=== Passage for review ===

-- Opening Marker --

The authors screened >2000 FDA-approved drugs to identify potential hits based on drug molecules’ binding energies, binding modes and the predicted interaction of amino acids with the enzyme’s substrate binding pockets. Whilst antiviral drugs unsurprisingly had the best binding to the central site of the main protease enzyme substrate-binding pocket, montelukast demonstrated a very high affinity for the terminal site, better than any other drug tested at this site

Whist drug binding in in silico modelling studies such as these may not translate into clinical effect, the protease enzyme is essential for the SARS-CoV-2 virus RNA synthesis and replication and if montelukast was shown to confer benefit in clinical studies it may be, at least in part, due to drug-induced disruption of the virus replication cycle.

Discussion

One of the main treatment strategies for COVID-19 is to identify new targeted anti-viral drugs based on the genomic information and pathological characteristics of SARS-CoV-2. These drugs are likely to be the most effective against the virus. However, anti-viral drug development and registration is time-consuming, the drug might not be available for the current outbreak and it is likely to be very expensive, an important factor particularly in poorer countries afflicted by COVID-19.

An alternative, faster strategy is ‘drug repurposing’. This relies on identification of potential therapeutic characteristics of drugs currently licensed for other purposes. There are many clinical trials enrolling patients with COVID-19 worldwide investigating the potential benefits of established antimicrobial, antiviral and anti-inflammatory drugs [27].

The strong association between the pro-inflammatory state found in metabolic syndrome and obesity and a more aggressive clinical course in COVID-19 suggests a potential treatment role for drugs that inhibit cytokine release and macrophage activation. There is, however, so far no convincing clinical evidence to support the use of corticosteroids, one of the most widely utilised anti-inflammatory agents. If anything, there is concern about patients being harmed with such a treatment [28], [29]. Anti-cytokines (interleukin 6 inhibitors, e.g., tocilizumab) have also attracted much interest recently [30] with a few ongoing clinical trials assessing their role [27]. However, these monoclonal antibodies are expensive and like corticosteroids have the potential for promoting secondary infections. Cost and complications are likely to limit their application on a global scale, other than selective use in severely ill patients [30], [31].

-- Closing Marker --

(Stored data)

-- Opening Marker --

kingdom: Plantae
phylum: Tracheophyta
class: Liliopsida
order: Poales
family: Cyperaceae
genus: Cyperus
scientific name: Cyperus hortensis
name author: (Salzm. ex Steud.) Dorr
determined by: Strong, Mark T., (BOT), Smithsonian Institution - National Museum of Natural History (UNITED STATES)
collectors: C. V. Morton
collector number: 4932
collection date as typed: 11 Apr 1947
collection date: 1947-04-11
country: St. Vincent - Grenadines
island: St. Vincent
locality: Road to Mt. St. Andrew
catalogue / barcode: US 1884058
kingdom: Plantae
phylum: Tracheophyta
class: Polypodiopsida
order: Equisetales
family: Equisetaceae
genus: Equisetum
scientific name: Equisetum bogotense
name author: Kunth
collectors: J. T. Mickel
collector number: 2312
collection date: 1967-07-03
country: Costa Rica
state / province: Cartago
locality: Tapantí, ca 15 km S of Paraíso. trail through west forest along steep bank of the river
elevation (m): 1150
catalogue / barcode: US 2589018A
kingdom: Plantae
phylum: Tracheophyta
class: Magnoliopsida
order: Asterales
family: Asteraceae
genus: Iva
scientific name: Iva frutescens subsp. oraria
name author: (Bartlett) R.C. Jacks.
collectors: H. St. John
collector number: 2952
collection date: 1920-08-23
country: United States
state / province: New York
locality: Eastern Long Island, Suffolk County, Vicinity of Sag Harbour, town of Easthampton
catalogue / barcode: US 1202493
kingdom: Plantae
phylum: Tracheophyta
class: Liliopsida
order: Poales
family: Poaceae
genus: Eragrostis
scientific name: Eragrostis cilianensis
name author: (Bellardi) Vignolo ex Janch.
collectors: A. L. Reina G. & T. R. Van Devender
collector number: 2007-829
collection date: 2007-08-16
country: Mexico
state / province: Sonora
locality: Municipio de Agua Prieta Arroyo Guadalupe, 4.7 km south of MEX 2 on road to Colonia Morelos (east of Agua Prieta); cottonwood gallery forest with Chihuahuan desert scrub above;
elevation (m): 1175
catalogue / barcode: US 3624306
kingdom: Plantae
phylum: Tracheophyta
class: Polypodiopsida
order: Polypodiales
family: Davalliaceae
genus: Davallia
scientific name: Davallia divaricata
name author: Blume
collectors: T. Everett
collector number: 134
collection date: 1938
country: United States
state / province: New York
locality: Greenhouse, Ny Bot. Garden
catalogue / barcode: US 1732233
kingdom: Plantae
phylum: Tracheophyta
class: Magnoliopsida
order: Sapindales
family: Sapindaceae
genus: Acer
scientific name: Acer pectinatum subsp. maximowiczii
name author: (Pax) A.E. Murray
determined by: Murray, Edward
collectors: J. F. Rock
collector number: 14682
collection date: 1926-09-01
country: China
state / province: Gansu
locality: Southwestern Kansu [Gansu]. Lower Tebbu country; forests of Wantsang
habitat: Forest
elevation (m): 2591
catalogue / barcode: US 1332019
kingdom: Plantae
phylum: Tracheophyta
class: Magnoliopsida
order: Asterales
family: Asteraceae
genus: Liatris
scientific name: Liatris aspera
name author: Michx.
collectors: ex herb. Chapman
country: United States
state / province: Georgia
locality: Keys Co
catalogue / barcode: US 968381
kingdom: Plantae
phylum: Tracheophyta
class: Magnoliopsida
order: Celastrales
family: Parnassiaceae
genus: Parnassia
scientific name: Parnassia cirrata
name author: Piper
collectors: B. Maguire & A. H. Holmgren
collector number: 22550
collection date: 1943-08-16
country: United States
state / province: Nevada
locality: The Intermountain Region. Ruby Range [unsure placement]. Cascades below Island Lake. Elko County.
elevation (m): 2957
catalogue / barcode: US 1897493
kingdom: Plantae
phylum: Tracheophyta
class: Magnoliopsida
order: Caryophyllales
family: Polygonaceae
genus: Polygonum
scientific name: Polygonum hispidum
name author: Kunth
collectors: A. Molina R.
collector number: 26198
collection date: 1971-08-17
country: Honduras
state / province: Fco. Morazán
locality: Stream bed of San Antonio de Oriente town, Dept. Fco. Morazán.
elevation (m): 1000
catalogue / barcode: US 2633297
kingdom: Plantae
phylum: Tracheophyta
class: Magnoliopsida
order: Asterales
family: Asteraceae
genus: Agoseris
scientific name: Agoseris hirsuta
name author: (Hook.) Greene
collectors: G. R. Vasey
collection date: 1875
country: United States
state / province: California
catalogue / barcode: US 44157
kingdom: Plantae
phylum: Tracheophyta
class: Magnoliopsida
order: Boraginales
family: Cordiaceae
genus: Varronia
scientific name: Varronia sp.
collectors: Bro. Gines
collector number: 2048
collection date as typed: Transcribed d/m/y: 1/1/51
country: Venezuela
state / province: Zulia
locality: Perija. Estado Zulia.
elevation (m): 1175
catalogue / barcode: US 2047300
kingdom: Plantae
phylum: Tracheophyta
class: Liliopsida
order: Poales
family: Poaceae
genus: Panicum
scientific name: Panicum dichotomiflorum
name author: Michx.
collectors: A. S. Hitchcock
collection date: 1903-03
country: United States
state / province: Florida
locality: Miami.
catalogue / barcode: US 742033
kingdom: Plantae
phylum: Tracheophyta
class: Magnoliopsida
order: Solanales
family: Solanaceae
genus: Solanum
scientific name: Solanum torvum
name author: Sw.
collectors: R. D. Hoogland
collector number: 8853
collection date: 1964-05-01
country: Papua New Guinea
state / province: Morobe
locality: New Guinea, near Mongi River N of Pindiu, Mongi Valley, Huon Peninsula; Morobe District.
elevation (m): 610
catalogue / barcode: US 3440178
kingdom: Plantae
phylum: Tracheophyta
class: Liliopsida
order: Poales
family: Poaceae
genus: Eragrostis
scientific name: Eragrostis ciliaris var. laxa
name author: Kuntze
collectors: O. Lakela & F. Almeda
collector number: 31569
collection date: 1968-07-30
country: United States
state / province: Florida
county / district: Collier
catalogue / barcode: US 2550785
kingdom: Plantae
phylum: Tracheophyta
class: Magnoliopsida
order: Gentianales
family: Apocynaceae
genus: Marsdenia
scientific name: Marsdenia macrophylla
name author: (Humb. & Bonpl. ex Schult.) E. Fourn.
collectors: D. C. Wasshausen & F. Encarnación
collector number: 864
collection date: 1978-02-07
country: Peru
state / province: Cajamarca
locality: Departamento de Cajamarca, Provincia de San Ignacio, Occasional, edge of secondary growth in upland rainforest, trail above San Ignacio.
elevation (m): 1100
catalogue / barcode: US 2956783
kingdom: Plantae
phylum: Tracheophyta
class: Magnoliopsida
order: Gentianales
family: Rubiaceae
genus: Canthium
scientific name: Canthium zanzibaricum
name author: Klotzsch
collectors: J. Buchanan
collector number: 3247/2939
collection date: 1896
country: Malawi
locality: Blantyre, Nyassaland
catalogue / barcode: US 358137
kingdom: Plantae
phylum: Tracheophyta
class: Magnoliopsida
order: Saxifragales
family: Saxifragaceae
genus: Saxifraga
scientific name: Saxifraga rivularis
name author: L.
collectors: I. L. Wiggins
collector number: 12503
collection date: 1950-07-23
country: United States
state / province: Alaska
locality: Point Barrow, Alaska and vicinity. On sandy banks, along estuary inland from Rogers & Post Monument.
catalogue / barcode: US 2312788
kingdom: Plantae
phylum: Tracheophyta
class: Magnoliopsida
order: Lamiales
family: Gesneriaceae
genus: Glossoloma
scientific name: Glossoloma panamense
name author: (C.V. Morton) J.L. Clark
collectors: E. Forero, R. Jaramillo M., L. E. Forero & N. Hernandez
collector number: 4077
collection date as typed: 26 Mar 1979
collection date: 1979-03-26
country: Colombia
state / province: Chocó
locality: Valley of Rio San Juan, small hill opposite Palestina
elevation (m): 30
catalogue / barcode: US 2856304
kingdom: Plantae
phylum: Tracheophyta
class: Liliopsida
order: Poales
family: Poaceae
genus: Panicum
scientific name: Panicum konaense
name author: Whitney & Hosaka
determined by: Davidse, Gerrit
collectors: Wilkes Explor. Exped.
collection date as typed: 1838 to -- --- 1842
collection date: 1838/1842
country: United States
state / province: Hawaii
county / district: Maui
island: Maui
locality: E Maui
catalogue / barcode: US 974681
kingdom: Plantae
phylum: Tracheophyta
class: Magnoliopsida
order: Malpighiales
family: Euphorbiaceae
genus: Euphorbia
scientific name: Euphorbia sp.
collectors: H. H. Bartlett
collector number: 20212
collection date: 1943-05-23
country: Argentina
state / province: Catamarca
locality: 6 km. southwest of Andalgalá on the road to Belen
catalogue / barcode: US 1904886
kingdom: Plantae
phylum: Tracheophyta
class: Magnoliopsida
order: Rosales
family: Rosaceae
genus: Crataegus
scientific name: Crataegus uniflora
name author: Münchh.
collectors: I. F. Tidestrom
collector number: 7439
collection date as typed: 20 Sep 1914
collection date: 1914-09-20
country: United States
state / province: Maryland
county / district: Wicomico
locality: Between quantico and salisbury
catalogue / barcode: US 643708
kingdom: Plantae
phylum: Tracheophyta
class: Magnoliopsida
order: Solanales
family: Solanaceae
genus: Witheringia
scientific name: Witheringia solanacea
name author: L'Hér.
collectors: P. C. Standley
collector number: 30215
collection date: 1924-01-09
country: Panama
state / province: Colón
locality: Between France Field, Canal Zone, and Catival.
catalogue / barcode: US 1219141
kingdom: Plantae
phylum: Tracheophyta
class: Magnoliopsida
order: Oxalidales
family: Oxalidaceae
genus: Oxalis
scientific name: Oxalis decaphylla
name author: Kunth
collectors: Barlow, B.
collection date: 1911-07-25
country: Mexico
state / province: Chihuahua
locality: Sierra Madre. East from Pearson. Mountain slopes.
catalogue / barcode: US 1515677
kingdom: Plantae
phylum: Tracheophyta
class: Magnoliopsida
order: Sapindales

-- Closing Marker --

=== Task set ===
A. According to the COVID-19 passage, why do cost and complications limit the use of anti-cytokine drugs such as tocilizumab? Answer in one to three sentences.
B. Answer each question from the COVID-19 passage.
(i) How many FDA-approved drugs did the authors screen?
(ii) For which site of the main protease enzyme's substrate-binding pocket did montelukast show a very high affinity?
(iii) Which widely used anti-inflammatory agents does the passage say lack convincing clinical evidence for use?

=== Solutions to the tasks ===
A. These monoclonal antibodies are expensive and, like corticosteroids, may promote secondary infections. The COVID-19 passage therefore expects their global use to be limited, apart from selective use in severely ill patients.

B.
(i) More than 2000.
(ii) The terminal site.
(iii) Corticosteroids.